A new study suggests that Stonehenge was first and foremost a burial ground, most likely for one highly prominent family.
The earliest cremation, a pile of burned bones and teeth, came from one of 56 pits called the Aubrey Holes.
The second cremation, from inside the ditch surrounding Stonehenge, is said to be that of an adult buried between 2930 to 2870 B.C.
The latest burial studied, from the ditch’s northern side, was identified as that of a woman in her twenties. It dates to 2570 to 2340 B.C.—the period when the huge sandstone blocks known as sarsen stones were put up.
“We’re looking at a long-term use of the monument for burying the dead,” Parker Pearson said.
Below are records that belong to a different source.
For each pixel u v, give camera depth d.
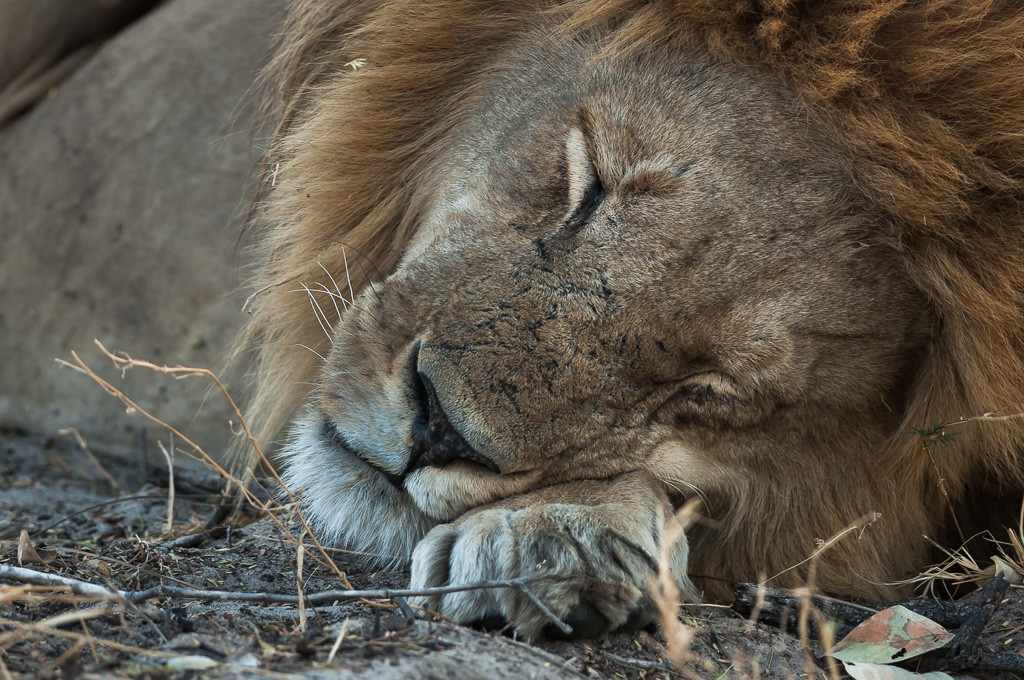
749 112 6.07
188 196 10.82
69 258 11.44
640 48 6.32
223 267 10.52
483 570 5.36
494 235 6.22
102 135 11.42
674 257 5.91
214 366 10.52
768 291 5.96
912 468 6.47
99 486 9.98
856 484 6.46
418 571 5.51
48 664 4.41
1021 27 6.07
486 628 5.34
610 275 5.90
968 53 6.05
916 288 6.24
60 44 12.34
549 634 5.32
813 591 6.17
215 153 10.72
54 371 11.48
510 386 5.74
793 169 6.02
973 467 6.74
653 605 5.45
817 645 5.70
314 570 6.24
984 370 6.18
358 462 6.04
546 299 5.89
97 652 4.52
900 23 6.11
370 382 5.93
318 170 7.81
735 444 6.21
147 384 10.91
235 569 6.20
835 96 5.99
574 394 5.84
It’s estimated that up to 240 people are buried at Stonehenge in total, mainly in the Aubrey Holes. It is the largest known cemetery of its time in Britain.
I had no idea there were so many people buried right in the thick of things at Stonehenge. Those fellows last month only referred to one body buried nearby as evidence for their Neolithic Lourdes theory.
Instead, the place is ringed with burials (see the red spots on the map).
Not that the fact that there seems to have been some sort of dynastic burial situation going on before and while the stones went up necessarily conflicts with the healing temple idea. They just didn’t include that data in their PR materials.